Selain itu, ia diwajibkan membayar denda Rp 200 juta subsider 2 bulan kurungan.
Hal itu ditetapkan Pengadilan Tinggi DKI Jakarta dalam putusan banding yang diumumkan situs resmi Pengadilan Negeri Jakarta Pusat, Kamis (18/7/2019).
"Membatalkan putusan Pengadilan Tindak Pidana Korupsi pada Pengadilan Negeri Jakarta Pusat Nomor 9/Pid.Sus-TPK/2019/PN.JKT.PST. tanggal 23 April 2019 yang dimintakan banding tersebut. Menjatuhkan pidana kepada terdakwa Idrus Marham dengan pidana penjara selama 5 tahun," demikian bunyi amar putusan tersebut dari situs resmi Pengadilan Negeri Jakarta Pusat.
• Terdakwa Kasus Korupsi Idrus Marham Nongkrong di Coffee Shop Saat Izin Berobat, Ini Temuan Ombudsman
Pada tingkat pertama, majelis hakim pada Pengadilan Tindak Pidana Korupsi Jakarta menjatuhkan hukuman 3 tahun penjara.
Saat itu Idrus diwajibkan membayar denda Rp 150 juta subsider 2 bulan kurungan.
Adapun tuntutan jaksa sebelum vonis adalah 5 tahun penjara dan denda Rp 300 juta subsider 4 bulan kurungan.
Putusan itu dibacakan pada Selasa (9/7/2019) silam. Adapun majelis hakim terdiri dari I Nyoman Sutama selaku ketua majelis dan anggota majelis yang terdiri dari Mohammad Zubaidi Rahmat dan Achmad Yusak.
Penasihat hukum Idrus Marham, Samsul Huda, membenarkan informasi putusan banding tersebut.
"Iya benar," kata Samsul saat dikonfirmasi, Kamis.
Secara terpisah, jaksa Komisi Pemberantasan Korupsi (KPK) Lie Putra Setiawan mengatakan, hukuman pidana yang dijatuhkan majelis hakim banding pada Pengadilan Tinggi DKI Jakarta sudah sesuai tuntutan jaksa.
"Pidana yang dijatuhkan sudah sesuai tuntutan kami, tapi kami belum cek pasalnya.
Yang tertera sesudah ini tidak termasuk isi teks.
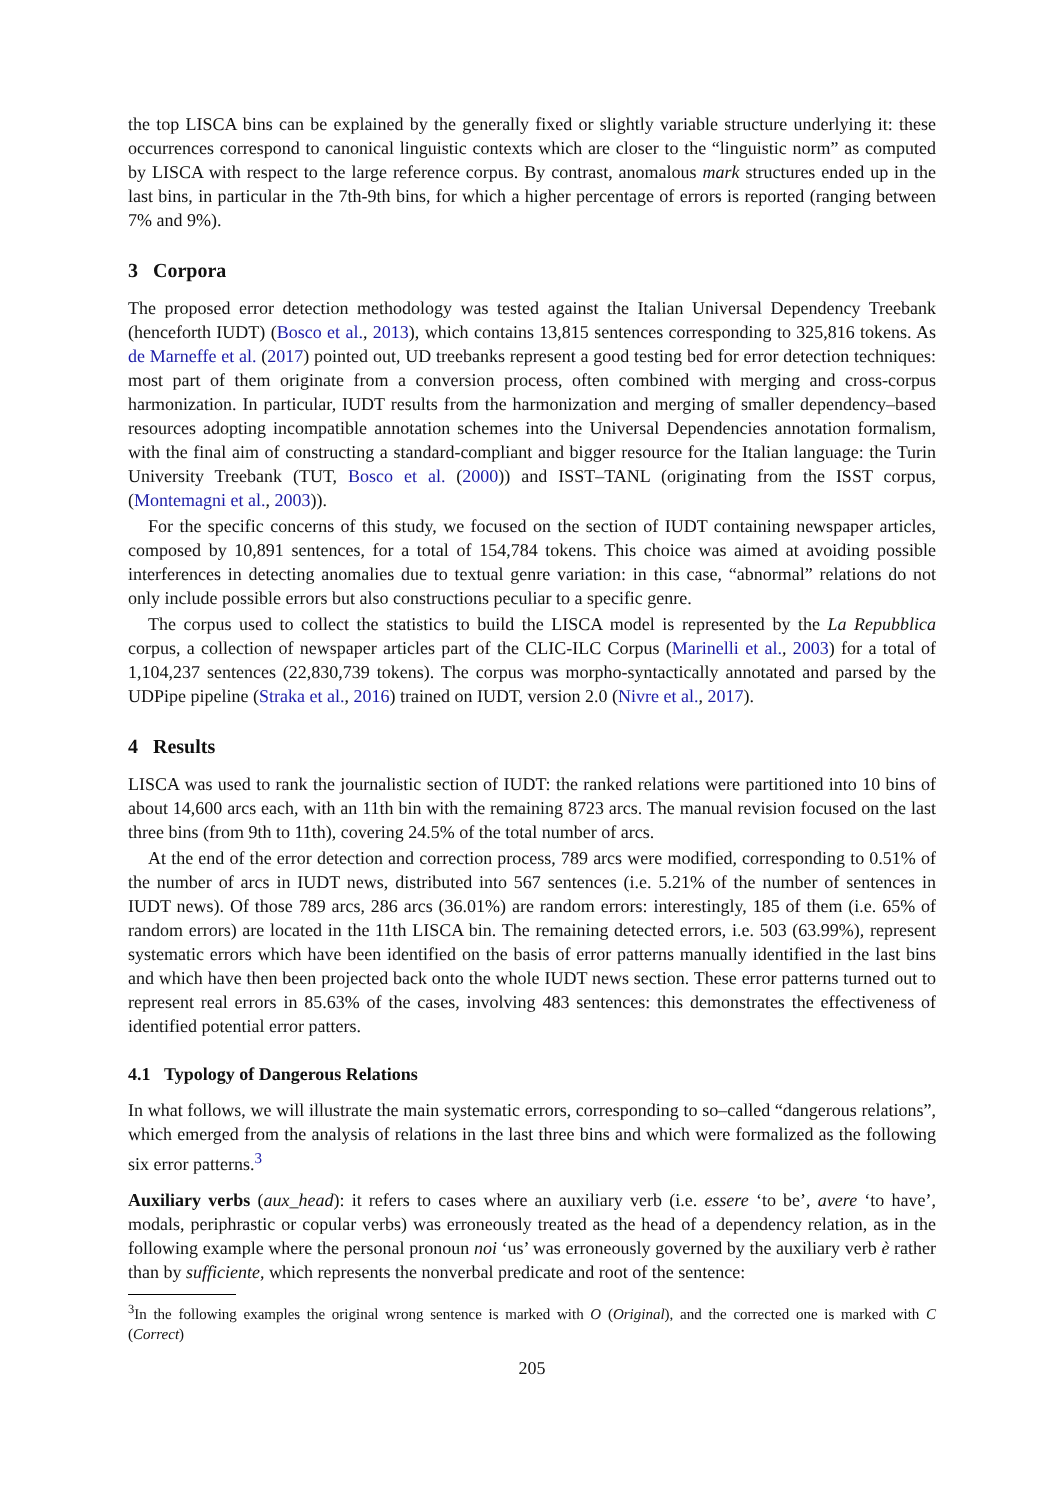the top LISCA bins can be explained by the generally fixed or slightly variable structure underlying it: these occurrences correspond to canonical linguistic contexts which are closer to the “linguistic norm” as computed by LISCA with respect to the large reference corpus. By contrast, anomalous mark structures ended up in the last bins, in particular in the 7th-9th bins, for which a higher percentage of errors is reported (ranging between 7% and 9%).
3 Corpora
The proposed error detection methodology was tested against the Italian Universal Dependency Treebank (henceforth IUDT) (Bosco et al., 2013), which contains 13,815 sentences corresponding to 325,816 tokens. As de Marneffe et al. (2017) pointed out, UD treebanks represent a good testing bed for error detection techniques: most part of them originate from a conversion process, often combined with merging and cross-corpus harmonization. In particular, IUDT results from the harmonization and merging of smaller dependency–based resources adopting incompatible annotation schemes into the Universal Dependencies annotation formalism, with the final aim of constructing a standard-compliant and bigger resource for the Italian language: the Turin University Treebank (TUT, Bosco et al. (2000)) and ISST–TANL (originating from the ISST corpus, (Montemagni et al., 2003)).
For the specific concerns of this study, we focused on the section of IUDT containing newspaper articles, composed by 10,891 sentences, for a total of 154,784 tokens. This choice was aimed at avoiding possible interferences in detecting anomalies due to textual genre variation: in this case, “abnormal” relations do not only include possible errors but also constructions peculiar to a specific genre.
The corpus used to collect the statistics to build the LISCA model is represented by the La Repubblica corpus, a collection of newspaper articles part of the CLIC-ILC Corpus (Marinelli et al., 2003) for a total of 1,104,237 sentences (22,830,739 tokens). The corpus was morpho-syntactically annotated and parsed by the UDPipe pipeline (Straka et al., 2016) trained on IUDT, version 2.0 (Nivre et al., 2017).
4 Results
LISCA was used to rank the journalistic section of IUDT: the ranked relations were partitioned into 10 bins of about 14,600 arcs each, with an 11th bin with the remaining 8723 arcs. The manual revision focused on the last three bins (from 9th to 11th), covering 24.5% of the total number of arcs.
At the end of the error detection and correction process, 789 arcs were modified, corresponding to 0.51% of the number of arcs in IUDT news, distributed into 567 sentences (i.e. 5.21% of the number of sentences in IUDT news). Of those 789 arcs, 286 arcs (36.01%) are random errors: interestingly, 185 of them (i.e. 65% of random errors) are located in the 11th LISCA bin. The remaining detected errors, i.e. 503 (63.99%), represent systematic errors which have been identified on the basis of error patterns manually identified in the last bins and which have then been projected back onto the whole IUDT news section. These error patterns turned out to represent real errors in 85.63% of the cases, involving 483 sentences: this demonstrates the effectiveness of identified potential error patters.
4.1 Typology of Dangerous Relations
In what follows, we will illustrate the main systematic errors, corresponding to so–called “dangerous relations”, which emerged from the analysis of relations in the last three bins and which were formalized as the following six error patterns.<sup>3</sup>
Auxiliary verbs (aux_head): it refers to cases where an auxiliary verb (i.e. essere ‘to be’, avere ‘to have’, modals, periphrastic or copular verbs) was erroneously treated as the head of a dependency relation, as in the following example where the personal pronoun noi ‘us’ was erroneously governed by the auxiliary verb è rather than by sufficiente, which represents the nonverbal predicate and root of the sentence:
<sup>3</sup> In the following examples the original wrong sentence is marked with O (Original), and the corrected one is marked with C (Correct)
205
Semoga sama dengan tuntutan kami," kata Lie saat dikonfirmasi, Kamis.
Idrus terbukti menerima suap Rp 2,250 miliar. Uang tersebut diberikan oleh pengusaha sekaligus salah satu pemegang saham Blackgold Natural Resources Limited, Johannes Budisutrisno Kotjo.
Dalam kasus ini, Idrus terbukti menerima suap bersama-sama Wakil Ketua Komisi VII DPR, Eni Maulani Saragih.
Eni merupakan anggota Fraksi Partai Golkar.
:quality(30):format(webp):focal(0.5x0.5:0.5x0.5)/jabar/foto/bank/originals/marham-derita.jpg)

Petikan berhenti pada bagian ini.